Footnotes have their OWN style. See if the paragraph space before/after on the style has changed.


----------



## Action Dan (Nov 9, 2007)

Where can I find the "Footnote Style"?


----------



## Action Dan (Nov 9, 2007)

I looked in Review/Tracking/Reviewing Panel/Footnote Changes but did not see anything there.


----------



## slurpee55 (Oct 20, 2004)

Did you try going to the footnote, highlighting the text and then going to Format, Paragraph? The footnote text has formatting that is not related (necessarily) to the formatting of the main text, as Anne said.


----------



## Action Dan (Nov 9, 2007)

Thanks for the suggestion to go to Format/Paragraph. I'm using Word 2007 where I think that function is on the Page Layout tab under Paragraph. That shows "0" "Spacing" Before and After. So the extra spaces must be coming from somewhere else.


----------



## Anne Troy (Feb 14, 1999)

Hm... Okay, I saw this AFTER the two emails. 

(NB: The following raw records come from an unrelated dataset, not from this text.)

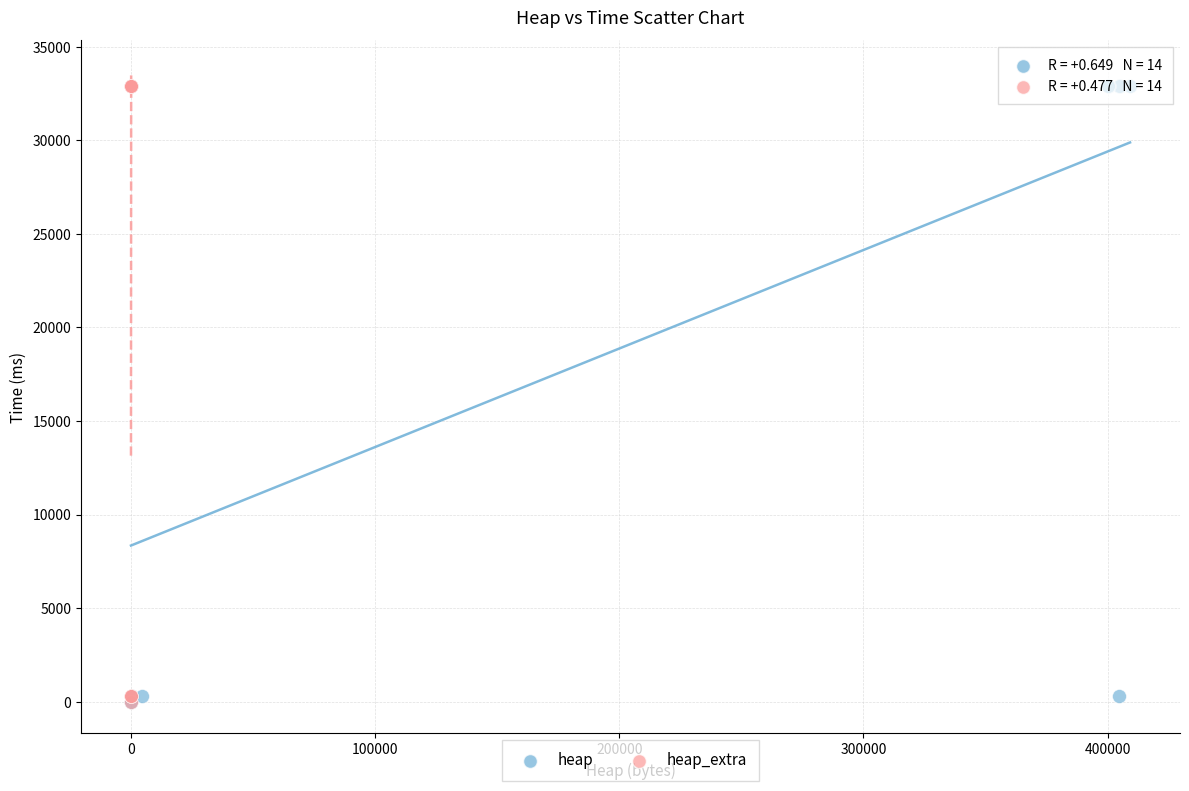

What are all the series names shown in the legend?

heap, heap_extra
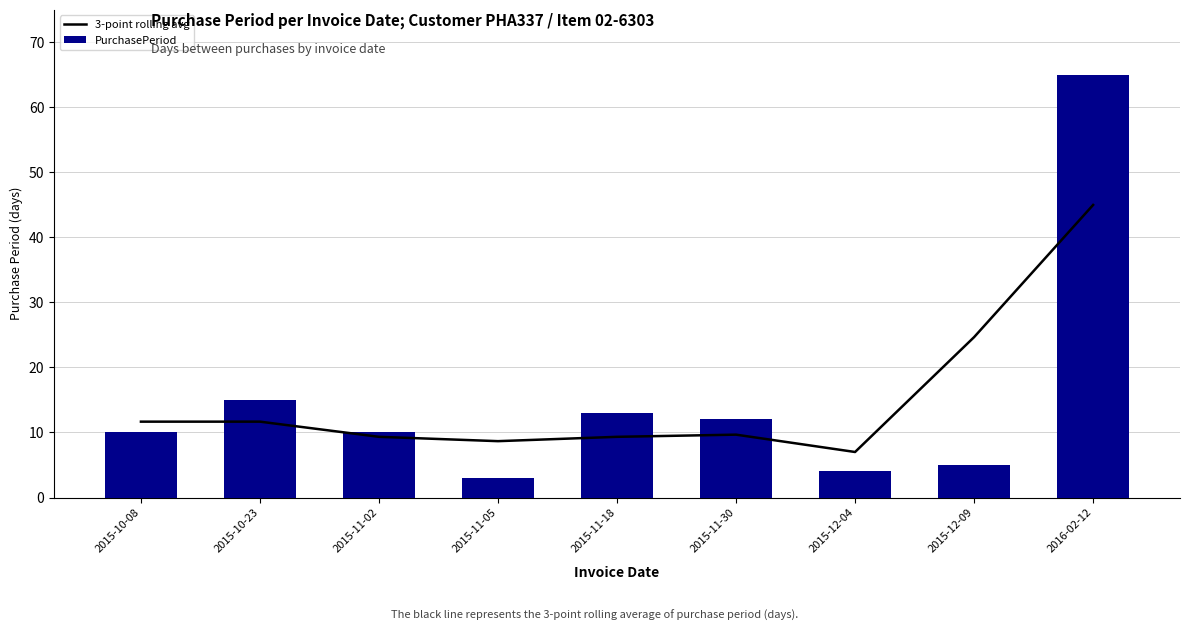

Which has a higher value, 2015-11-02 or 2015-11-30?

2015-11-30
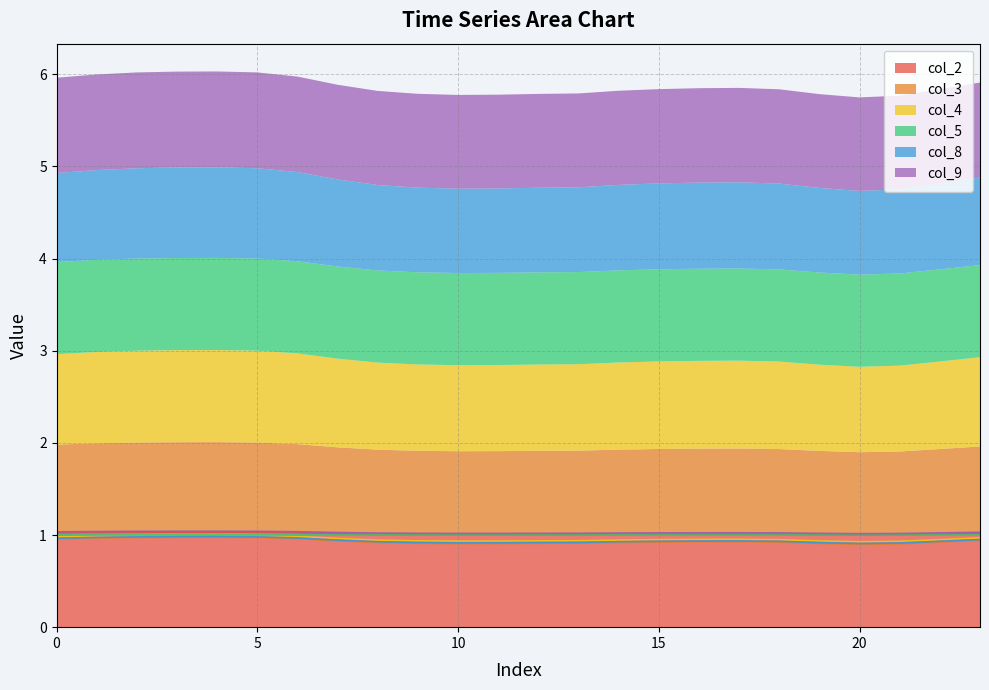

What is the maximum value for col_2?

1.0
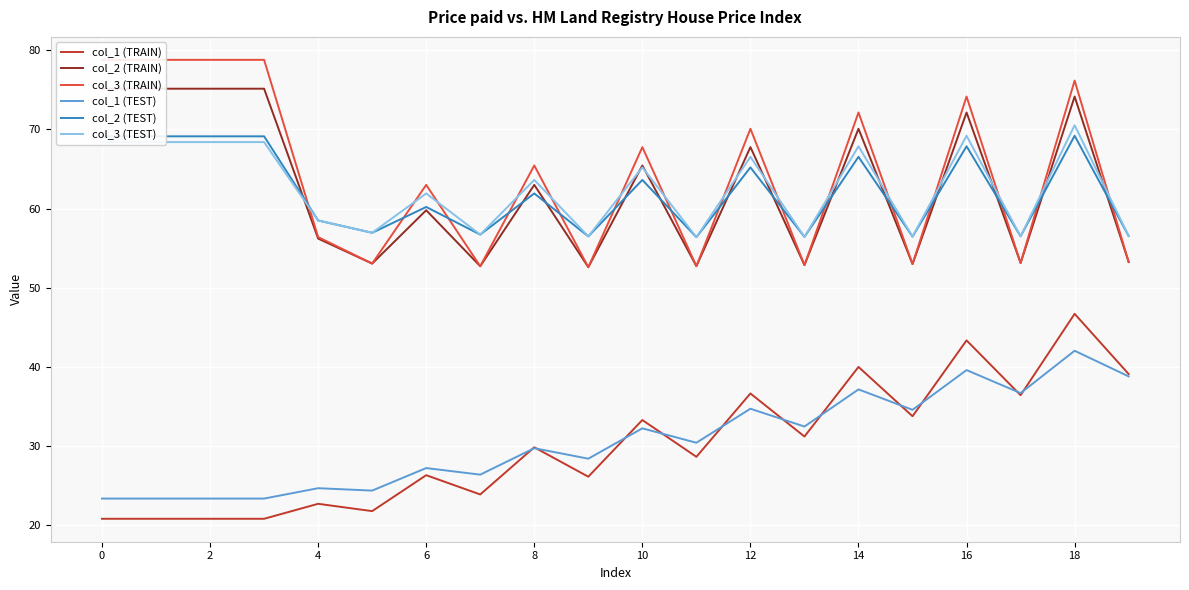

True or false: col_2 (TRAIN) and col_1 (TRAIN) intersect in this chart.

False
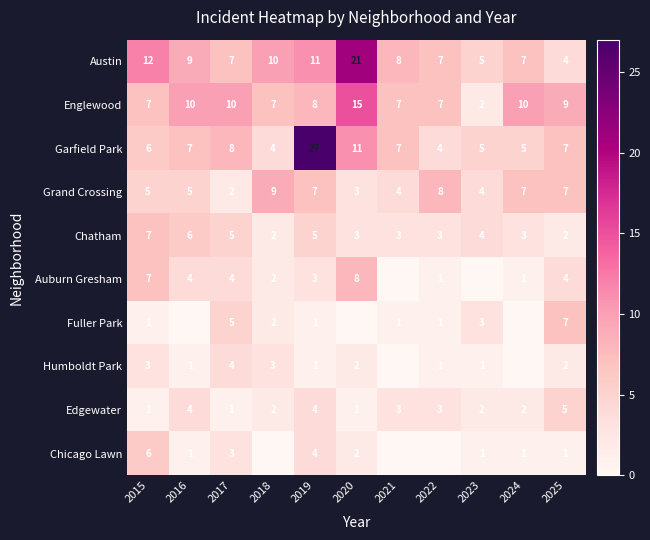

The Grand Crossing series shows 2 at 2015. True or false?

False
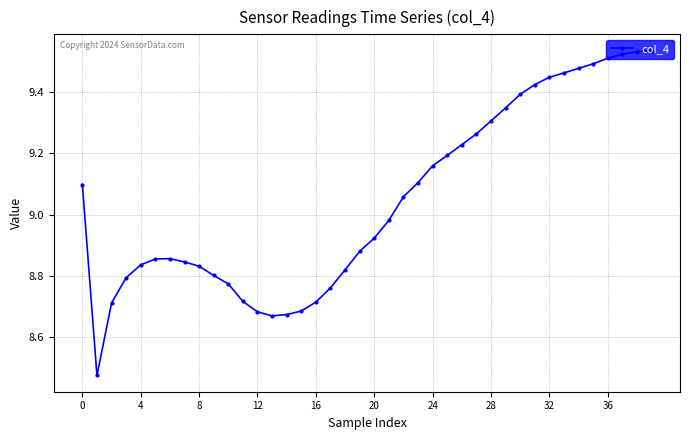

What is the difference between the maximum and minimum values?

1.1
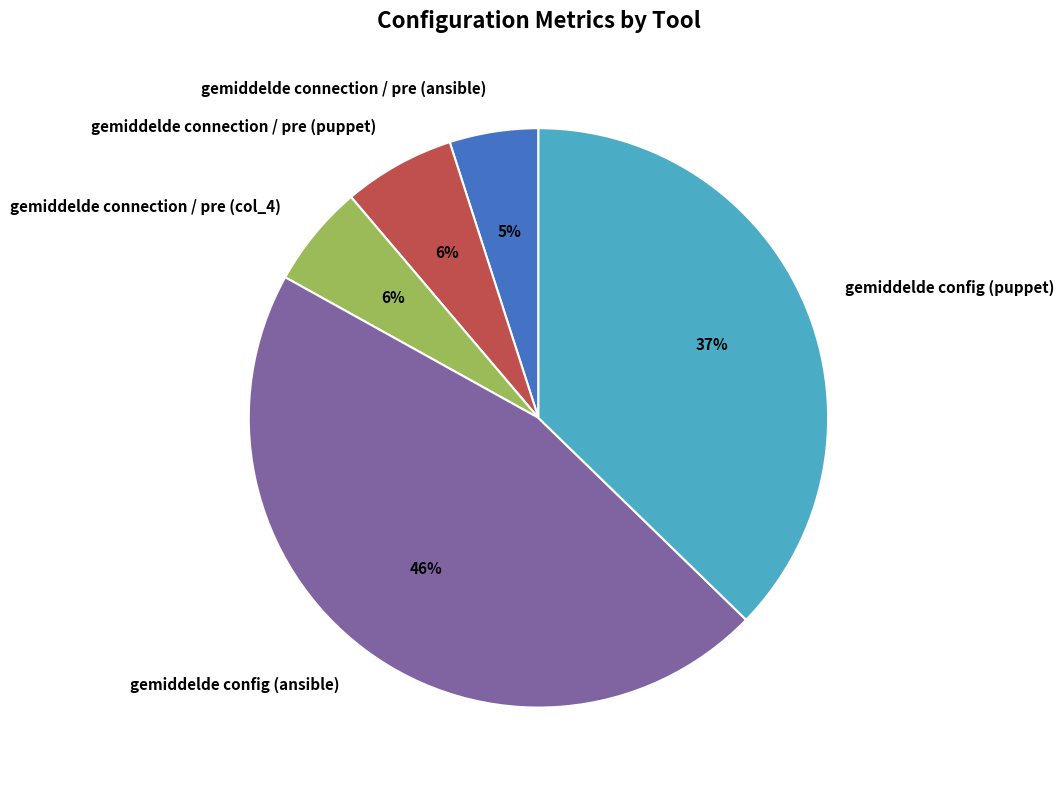

The gemiddelde connection / pre (puppet) slice represents 1% of the pie. True or false?

False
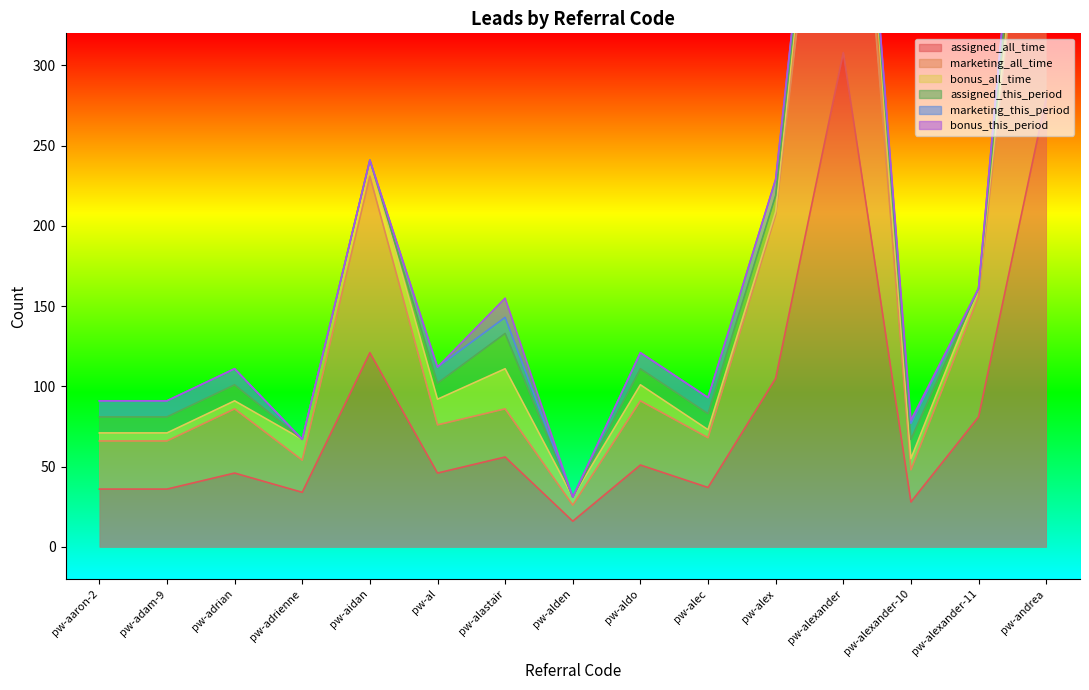

What is the total value across all series at pw-alexander?

614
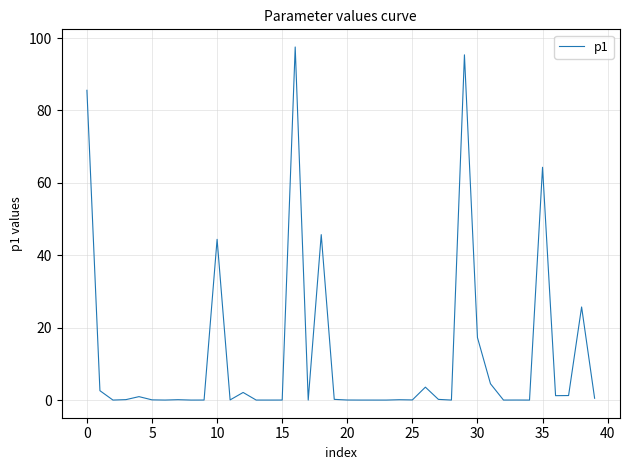

Reading left to right, extract all data points from this chart.

85.6	2.6	0.0	0.1	0.9	0.1	0.0	0.1	0.0	0.0	44.4	0.0	2.1	0.0	0.0	0.0	97.5	0.0	45.7	0.2	0.0	0.0	0.0	0.0	0.1	0.0	3.6	0.2	0.0	95.4	17.3	4.5	0.0	0.0	0.0	64.3	1.2	1.2	25.7	0.5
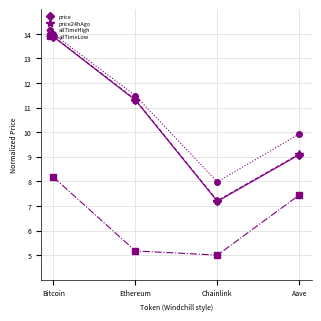

True or false: allTimeLow has more than 1 points higher than both neighbors.

False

The only other things it could be:

1. Paragraph Spacing. In Word 2003, it's Format-->Paragraph, Line Spacing. Should be Single.
2. Character Spacing. In Word 2003, it's Format-->Font, Character Spacing, Position dropdown. Should be Normal.


----------



## austin H (Nov 28, 2007)

I get the problem of excessive separation between footnote and line with documents converted from 2003 to 2007.
Save as 2007 document (docx) copy whole document. Open new blank document in 2007. Paste. 

Austin Hilditch


----------



## Action Dan (Nov 9, 2007)

As you recommended, I created a new Word 2007 document and copied portions of the 113 page book into it, one portion at a time, and the extra line space problem went away. I can hardly thank you enough! Merry Christmas!


----------



## jnbearden (Apr 30, 2008)

In NORMAL VIEW (NOT Print Layout view), VIEW>FOOTNOTE and select FOOTNOTE SEPARATOR from drop down list. Now you can edit the separator. You'll probably see some blank lines before and/or after the little horizontal separator line itself. Delete those and close and go back to Print Layout view and the extra white space should be gone. Found answer deep in a MS site. No documentation anywhere else. Tried everything mentioned above in frustration.


----------



## Action Dan (Nov 9, 2007)

Thanks for your excellent solution!
I was able to correct the problem by creating a new, successor document and then copying the entire document (book) I had been working on in segments over into the new document which had the footnote spacing desired.


----------